- Born: March 8, 1794 Brias, France
- Died: April 12, 1861 (aged 67) 6th arrondissement of Paris, France
- Burial place: Berteaucourt-lès-Thennes, France
- Occupations: Pedagogue, Printer, Journalist
- Spouse: Apolline-Marie-Sidonie Vrayet de Surcy
- Children: Emmanuel Bailly, Vincent de Paul Bailly
- Parent(s): Joseph-André Bailly and Reinz Fauquennoy

= Emmanuel-Joseph Bailly de Surcy =

Emmanuel-Joseph Bailly de Surcy (1794–1861) was a French printer and journalist. He played an active role in the Catholic revival in 19th-century France and dedicated his life to Catholic activism and pedagogy.

== Biography ==
Emmanuel-Joseph Bailly, known as Bailly de Surcy, was born in Brias, Pas-de-Calais, on March 8, 1794 (18 Ventôse Year II), into a devoutly Catholic family. His father, Joseph-André Bailly, held various professions, including being a schoolteacher in 1822 and a farmer in 1830. During the French Revolution, Vincent de Paul's manuscripts and some of his relics were entrusted to his father.

Bailly was briefly a student at the Saint-Acheul College in Amiens. He initially aspired to become a priest and studied theology at the Amiens Seminary in 1815, but his vocation was questioned by his mentors. After a brief stint teaching for the Lazarists at the minor seminary in Soissons, he abandoned his religious aspirations and discovered his passion for pedagogy.

In 1818, he moved to Paris, where he married Apolline-Marie-Sidonie Vrayet de Surcy on July 22, 1830. At his father-in-law's request, he added "de Surcy" to his name.

The couple had six children, including Emmanuel Bailly, the third Superior General of the Assumptionists, and Vincent de Paul Bailly, founder of the Catholic periodicals Le Pèlerin and La Croix. Bailly's later years were marked by poor health and financial struggles. He died on April 12, 1861, in Paris and was buried in Berteaucourt-lès-Thennes.

== Contributions to pedagogy ==
In Paris, Bailly de Surcy established a residence for provincial students, providing accommodation and spiritual guidance. In 1819, he founded a family-style boarding school that catered to Catholic families, eventually moving the institution to Rue de l'Estrapade. Among his notable students were Frédéric Ozanam and Charles Baudelaire.
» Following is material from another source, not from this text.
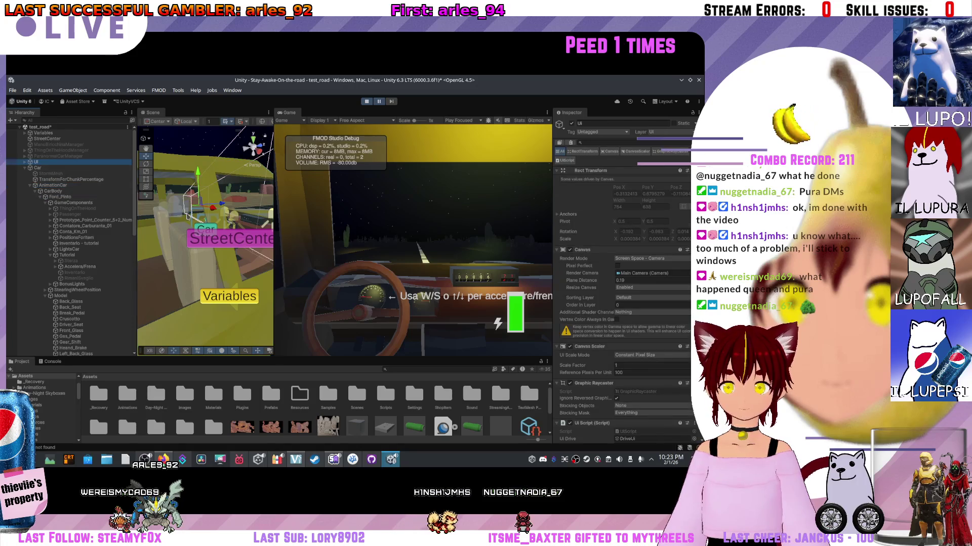
click(11, 168)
He also organized conferences on philosophy, law, and literature to educate future leaders aligned with Christian values. These initiatives attracted prominent intellectuals like Henri Lacordaire and Alexis de Tocqueville.

== Printing and journalism ==
In 1828, Bailly co-founded the semi-weekly review Le Correspondant, aimed at uniting Catholic activists. After the July Revolution of 1830, he replaced it with the monthly Revue Européenne, which had limited success.

In 1833, he acquired a printing press on Place de la Sorbonne and later founded the Catholic newspaper L'Univers. Although initially successful, the paper faced financial difficulties, leading to its eventual takeover by Charles de Montalembert and its editorial leadership passing to Louis Veuillot.

== Legacy ==
Bailly de Surcy played a pivotal role in establishing the Society of Saint Vincent de Paul in 1833, alongside Frédéric Ozanam and others. The organization focused on charitable work, such as visiting the poor, and quickly expanded across France and internationally.

Bailly's extensive correspondence and documents are preserved in the archives of the Augustinians of the Assumption in Rome. His contributions to Catholic education, journalism, and charity remain influential in the history of 19th-century French Catholicism.